Planifica dos capas: una luz dirigida que alcance la página sin molestar al otro lado de la cama y un resplandor de fondo más suave para relajarse.

Empieza por la cama terminada

La posición de los apliques debe relacionarse con el colchón, el cabecero, las almohadas y la persona que lee, no con una habitación vacía. Confirma la altura final de la cama y siéntate apoyado en las almohadas antes de marcar los puntos eléctricos.

Las luminarias orientables permiten cierto margen, pero el brazo, la pantalla y el interruptor deben quedar al alcance sin necesidad de estirarse.

Separa la lectura del ambiente

Un haz estrecho de lectura aporta contraste útil sobre la página y limita la luz que llega al otro lado de la cama. Una lámpara de mesa con pantalla, un aplique difuso o una repisa iluminada pueden crear la capa de fondo más suave.

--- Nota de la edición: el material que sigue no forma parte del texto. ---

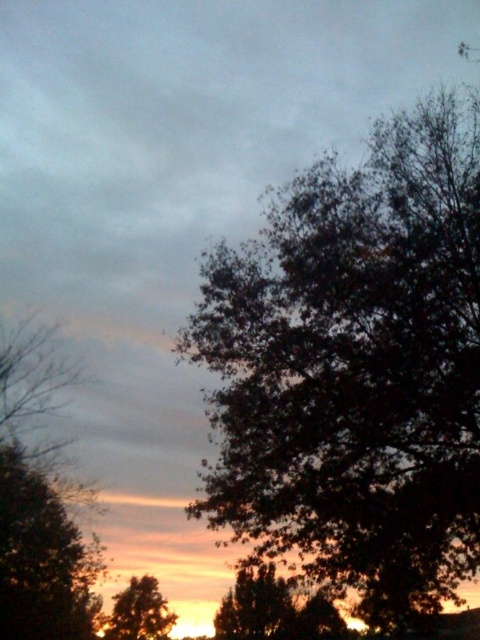
You are standing in the sunset scene and want to walk from the point closer to you to the point further away. Which path would you take between the two points, point (x=338, y=221) and point (x=147, y=600)?

The point closer to the viewer is point (x=338, y=221), so you would walk from point (x=338, y=221) to point (x=147, y=600) to reach the further point.

You are planning to hang a bird feeder between the dark green leafy tree at right and the brown textured tree at lower left. Based on their widths, which tree would require a longer rope to securely hang the feeder?

The dark green leafy tree at right might be wider than brown textured tree at lower left, so it would require a longer rope to securely hang the feeder.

Si una sola luminaria debe cumplir ambas funciones, elige un diseño con fuentes ambientales y de lectura independientes en lugar de depender de una única bombilla expuesta.

Mantén el control al alcance

Cada lado debe poder encenderse de forma independiente desde la cama. Piensa dónde se colocarán los cables de carga, libros, gafas y agua para que la lámpara no ocupe toda la mesilla.

Un regulador en la capa ambiental es valioso, mientras que la fuente de lectura dirigida suele beneficiarse de un control sencillo y predecible.

Protege la calma de la habitación

Las lámparas muy intensas y las temperaturas de color frías dificultan una atmósfera de descanso. Las fuentes ambientales cálidas y de baja potencia suelen ser suficientes cuando la vista se ha adaptado a la noche.

Controla los pequeños focos de deslumbramiento: las bombillas visibles, las pantallas pulidas y los haces reflejados en un espejo de armario pueden parecer más brillantes de lo que indica su ficha.